Taming Complexity in Computer Architecture through Modern AI-Assisted Design and Education

The escalating complexity inherent in modern computer architecture presents significant challenges for both professional hardware designers and students striving to gain foundational understanding. Historically, the steady improvement of computer systems was driven by transistor scaling, predictable performance increases, and relatively straightforward architectural paradigms. However, with the end of traditional scaling laws and the rise of heterogeneous and parallel architectures, designers now face unprecedented intricacies involving power management, thermal constraints, security considerations, and sophisticated software interactions. Prior tools and methodologies, often reliant on complex, command-line driven simulations, exacerbate these challenges by introducing steep learning curves, creating a critical need for more intuitive, accessible, and efficient solutions. To address these challenges, this thesis introduces two innovative, modern tools.

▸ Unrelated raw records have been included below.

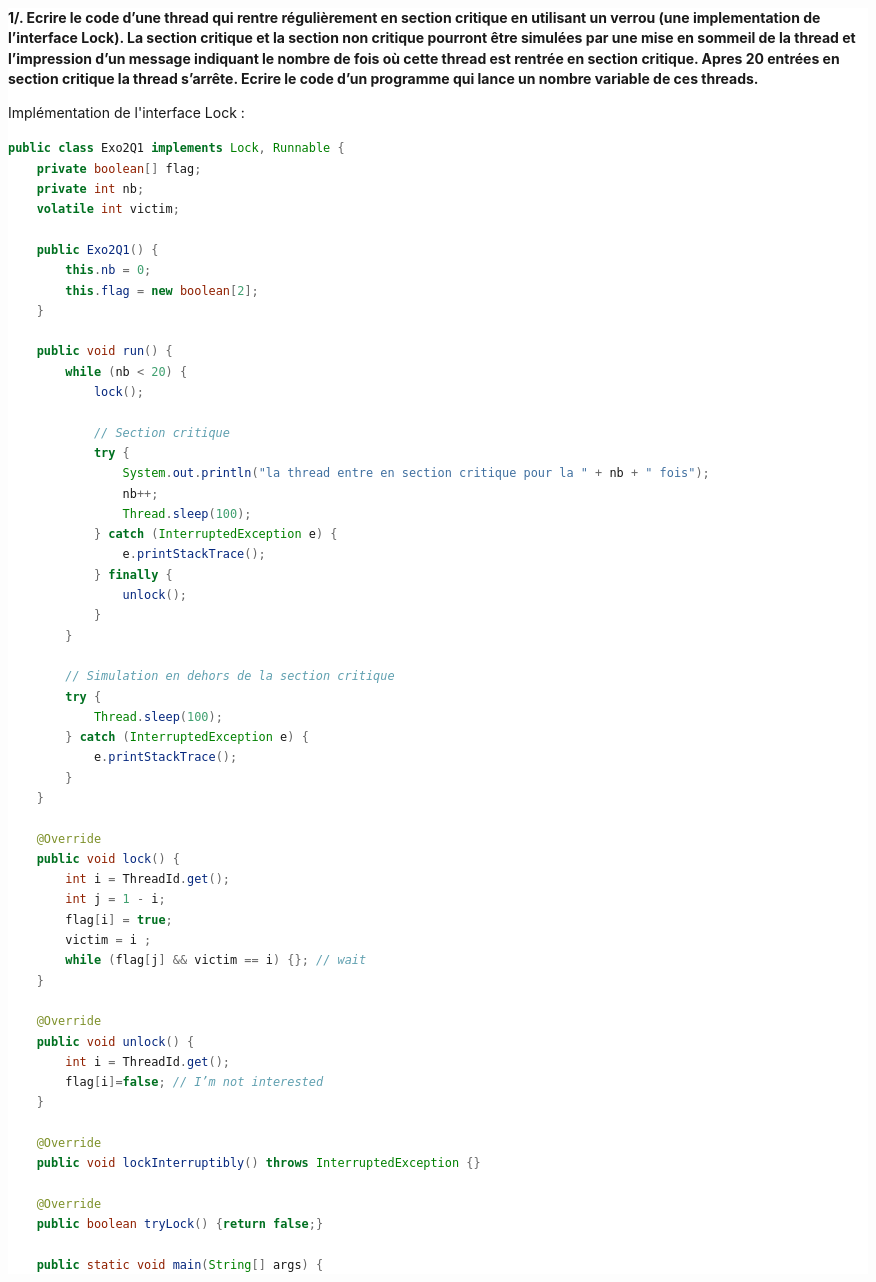 **1/. Ecrire le code d’une thread qui rentre régulièrement en section critique en utilisant un verrou (une implementation de l’interface Lock). La section critique et la section non critique pourront être simulées par une mise en sommeil de la thread et l’impression d’un message indiquant le nombre de fois où cette thread est rentrée en section critique. Apres 20 entrées en section critique la thread s’arrête. Ecrire le code d’un programme qui lance un nombre variable de ces threads.**

Implémentation de l'interface Lock :

```java
public class Exo2Q1 implements Lock, Runnable {
    private boolean[] flag;
    private int nb;
    volatile int victim;

    public Exo2Q1() {
        this.nb = 0;
        this.flag = new boolean[2];
    }

    public void run() {
        while (nb < 20) {
            lock();

            // Section critique
            try {
                System.out.println("la thread entre en section critique pour la " + nb + " fois");
                nb++;
                Thread.sleep(100);
            } catch (InterruptedException e) {
                e.printStackTrace();
            } finally {
                unlock();
            }
        }

        // Simulation en dehors de la section critique
        try {
            Thread.sleep(100);
        } catch (InterruptedException e) {
            e.printStackTrace();
        }
    }

    @Override
    public void lock() {
        int i = ThreadId.get();
        int j = 1 - i;
        flag[i] = true;
        victim = i ;
        while (flag[j] && victim == i) {}; // wait
    }

    @Override
    public void unlock() {
        int i = ThreadId.get();
        flag[i]=false; // I’m not interested
    }

    @Override
    public void lockInterruptibly() throws InterruptedException {}

    @Override
    public boolean tryLock() {return false;}

    public static void main(String[] args) {
```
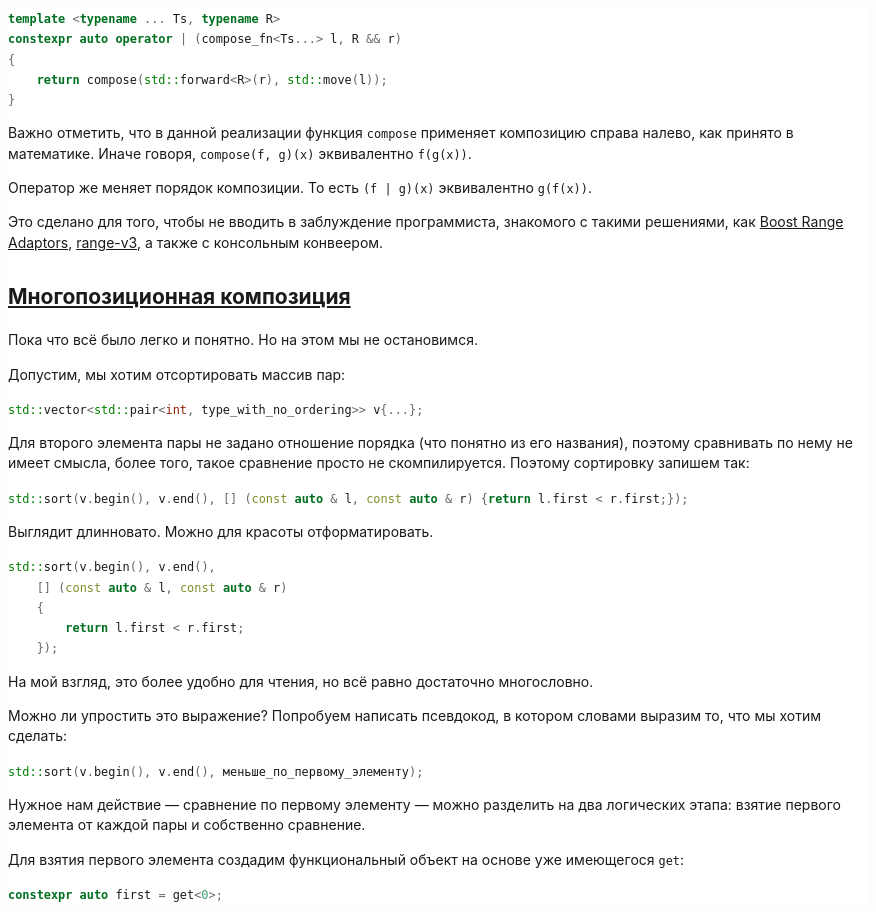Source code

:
 ```cpp
template <typename ... Ts, typename R>
constexpr auto operator | (compose_fn<Ts...> l, R && r)
{
    return compose(std::forward<R>(r), std::move(l));
}
```

Важно отметить, что в данной реализации функция `compose` применяет композицию справа налево, как принято в математике. Иначе говоря, `compose(f, g)(x)` эквивалентно `f(g(x))`.

Оператор же меняет порядок композиции. То есть `(f | g)(x)` эквивалентно `g(f(x))`.

Это сделано для того, чтобы не вводить в заблуждение программиста, знакомого с такими решениями, как [Boost Range Adaptors](http://www.boost.org/doc/libs/1_64_0/libs/range/doc/html/range/reference/adaptors/introduction.html), [range-v3](https://github.com/ericniebler/range-v3), а также с консольным конвеером.

## [Многопозиционная композиция](#Содержание)

Пока что всё было легко и понятно. Но на этом мы не остановимся.

Допустим, мы хотим отсортировать массив пар:
```cpp
std::vector<std::pair<int, type_with_no_ordering>> v{...};
```

Для второго элемента пары не задано отношение порядка (что понятно из его названия), поэтому сравнивать по нему не имеет смысла, более того, такое сравнение просто не скомпилируется. Поэтому сортировку запишем так:
```cpp
std::sort(v.begin(), v.end(), [] (const auto & l, const auto & r) {return l.first < r.first;});
```

Выглядит длинновато. Можно для красоты отформатировать.
```cpp
std::sort(v.begin(), v.end(),
    [] (const auto & l, const auto & r)
    {
        return l.first < r.first;
    });
```

На мой взгляд, это более удобно для чтения, но всё равно достаточно многословно.

Можно ли упростить это выражение? Попробуем написать псевдокод, в котором словами выразим то, что мы хотим сделать:
```cpp
std::sort(v.begin(), v.end(), меньше_по_первому_элементу);
```

Нужное нам действие — сравнение по первому элементу — можно разделить на два логических этапа: взятие первого элемента от каждой пары и собственно сравнение.

Для взятия первого элемента создадим функциональный объект на основе уже имеющегося `get`:
```cpp
constexpr auto first = get<0>;
```
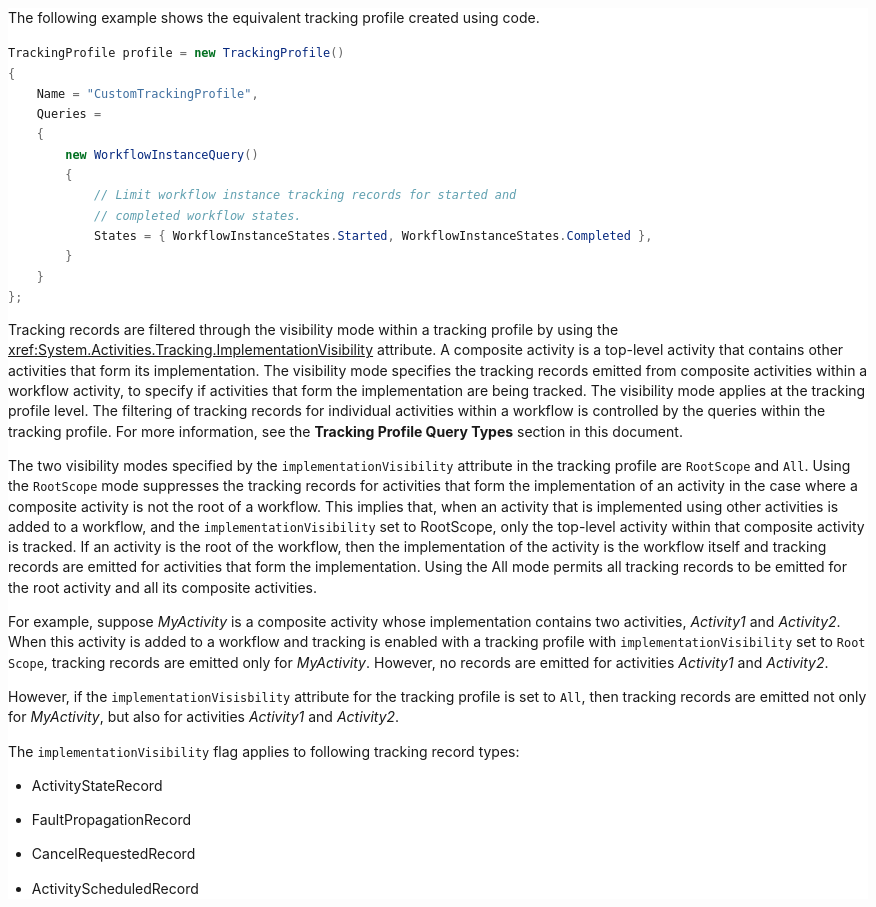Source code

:  The following example shows the equivalent tracking profile created using code.  
  
```csharp  
TrackingProfile profile = new TrackingProfile()  
{  
    Name = "CustomTrackingProfile",  
    Queries =   
    {  
        new WorkflowInstanceQuery()  
        {  
            // Limit workflow instance tracking records for started and  
            // completed workflow states.  
            States = { WorkflowInstanceStates.Started, WorkflowInstanceStates.Completed },  
        }  
    }  
};  
```  
  
 Tracking records are filtered through the visibility mode within a tracking profile by using the <xref:System.Activities.Tracking.ImplementationVisibility> attribute. A composite activity is a top-level activity that contains other activities that form its implementation. The visibility mode specifies the tracking records emitted from composite activities within a workflow activity, to specify if activities that form the implementation are being tracked.  The visibility mode applies at the tracking profile level. The filtering of tracking records for individual activities within a workflow is controlled by the queries within the tracking profile. For more information, see the **Tracking Profile Query Types** section in this document.  
  
 The two visibility modes specified by the `implementationVisibility` attribute in the tracking profile are `RootScope` and `All`. Using the `RootScope` mode suppresses the tracking records for activities that form the implementation of an activity in the case where a composite activity is not the root of a workflow.  This implies that, when an activity that is implemented using other activities is added to a workflow, and the `implementationVisibility` set to RootScope, only the top-level activity within that composite activity is tracked. If an activity is the root of the workflow, then the implementation of the activity is the workflow itself and tracking records are emitted for activities that form the implementation. Using the All mode permits all tracking records to be emitted for the root activity and all its composite activities.  
  
 For example, suppose *MyActivity* is a composite activity whose implementation contains two activities, *Activity1* and *Activity2*.  When this activity is added to a workflow and tracking is enabled with a tracking profile with `implementationVisibility` set to `RootScope`, tracking records are emitted only for *MyActivity*.  However, no records are emitted for activities *Activity1* and *Activity2*.  
  
 However, if the `implementationVisisbility` attribute for the tracking profile is  set to `All`, then tracking records are emitted not only for *MyActivity*, but also for activities *Activity1* and *Activity2*.  
  
 The `implementationVisibility` flag applies to following tracking record types:  
  
-   ActivityStateRecord  
  
-   FaultPropagationRecord  
  
-   CancelRequestedRecord  
  
-   ActivityScheduledRecord  
  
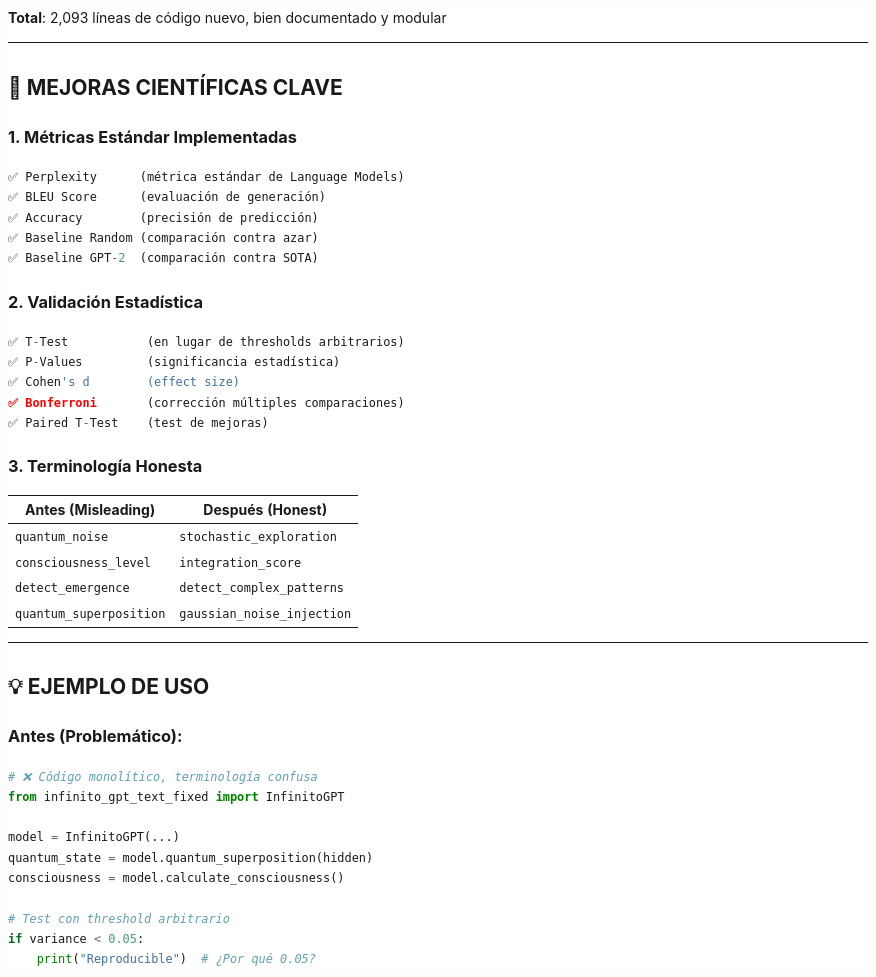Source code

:**Total**: 2,093 líneas de código nuevo, bien documentado y modular

---

## 🔬 MEJORAS CIENTÍFICAS CLAVE

### 1. Métricas Estándar Implementadas

```python
✅ Perplexity      (métrica estándar de Language Models)
✅ BLEU Score      (evaluación de generación)
✅ Accuracy        (precisión de predicción)
✅ Baseline Random (comparación contra azar)
✅ Baseline GPT-2  (comparación contra SOTA)
```

### 2. Validación Estadística

```python
✅ T-Test           (en lugar de thresholds arbitrarios)
✅ P-Values         (significancia estadística)
✅ Cohen's d        (effect size)
✅ Bonferroni       (corrección múltiples comparaciones)
✅ Paired T-Test    (test de mejoras)
```

### 3. Terminología Honesta

| Antes (Misleading) | Después (Honest) |
|-------------------|------------------|
| `quantum_noise` | `stochastic_exploration` |
| `consciousness_level` | `integration_score` |
| `detect_emergence` | `detect_complex_patterns` |
| `quantum_superposition` | `gaussian_noise_injection` |

---

## 💡 EJEMPLO DE USO

### Antes (Problemático):

```python
# ❌ Código monolítico, terminología confusa
from infinito_gpt_text_fixed import InfinitoGPT

model = InfinitoGPT(...)
quantum_state = model.quantum_superposition(hidden)
consciousness = model.calculate_consciousness()

# Test con threshold arbitrario
if variance < 0.05:
    print("Reproducible")  # ¿Por qué 0.05?
```
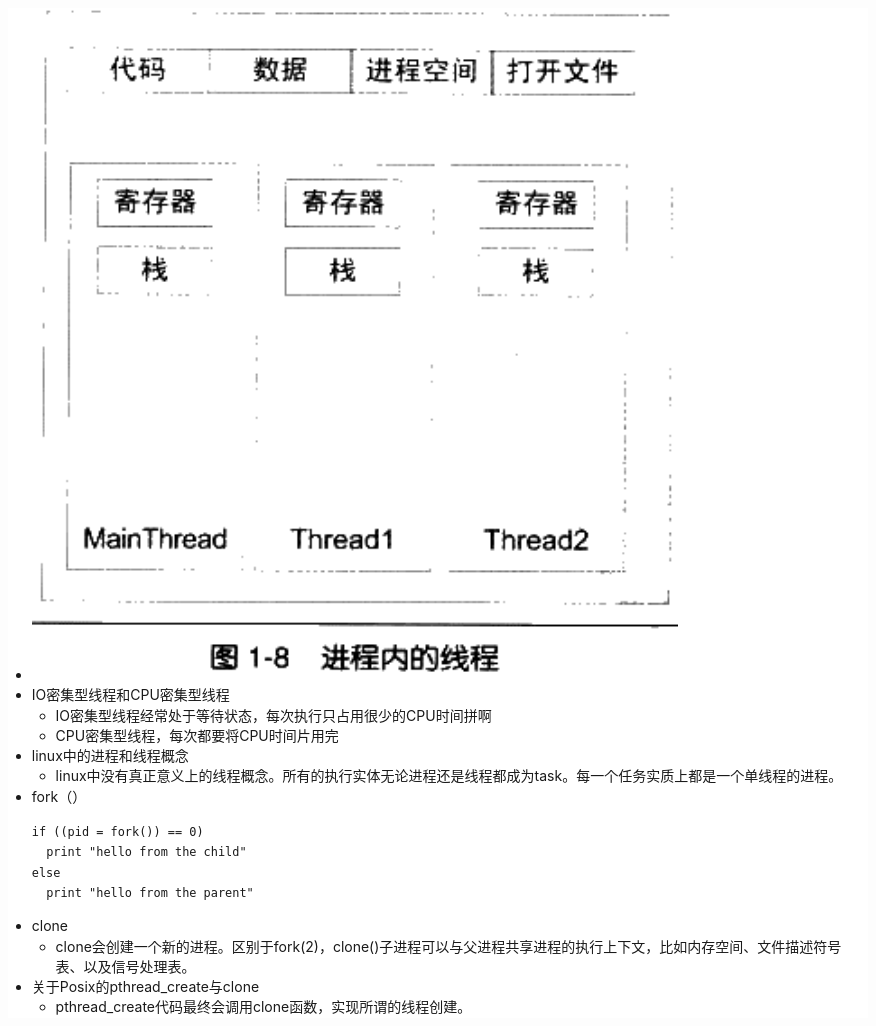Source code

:   - ![](./images/threadinprocess.png)
  - IO密集型线程和CPU密集型线程
    - IO密集型线程经常处于等待状态，每次执行只占用很少的CPU时间拼啊
    - CPU密集型线程，每次都要将CPU时间片用完
- linux中的进程和线程概念
  - linux中没有真正意义上的线程概念。所有的执行实体无论进程还是线程都成为task。每一个任务实质上都是一个单线程的进程。
- fork（）
  ```
  if ((pid = fork()) == 0)
    print "hello from the child"
  else
    print "hello from the parent"
  ```
- clone
  - clone会创建一个新的进程。区别于fork(2)，clone()子进程可以与父进程共享进程的执行上下文，比如内存空间、文件描述符号表、以及信号处理表。
- 关于Posix的pthread_create与clone
  - pthread_create代码最终会调用clone函数，实现所谓的线程创建。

The first tool, SimScholar, provides an intuitive graphical user interface (GUI) built upon the widely-used gem5 simulator. SimScholar significantly simplifies the simulation process, enabling students and educators to more effectively engage with architectural concepts through a visually guided environment, both reducing complexity and enhancing conceptual understanding. Supporting SimScholar, the gem5 Extended Modules API (gEMA) offers streamlined backend integration with gem5, ensuring efficient communication, modularity, and maintainability.

The second contribution, gem5 Co-Pilot, delivers an advanced framework for architectural design space exploration (DSE). Co-Pilot integrates cycle-accurate simulation via gem5, detailed power and area modeling through McPAT, and intelligent optimization assisted by a large language model (LLM). Central to Co-Pilot is the Design Space Declarative Language (DSDL), a Python-based domain-specific language that facilitates structured, clear specification of design parameters and constraints.

Collectively, these tools constitute a comprehensive approach to taming complexity in computer architecture, offering powerful, user-friendly solutions tailored to both educational and professional settings.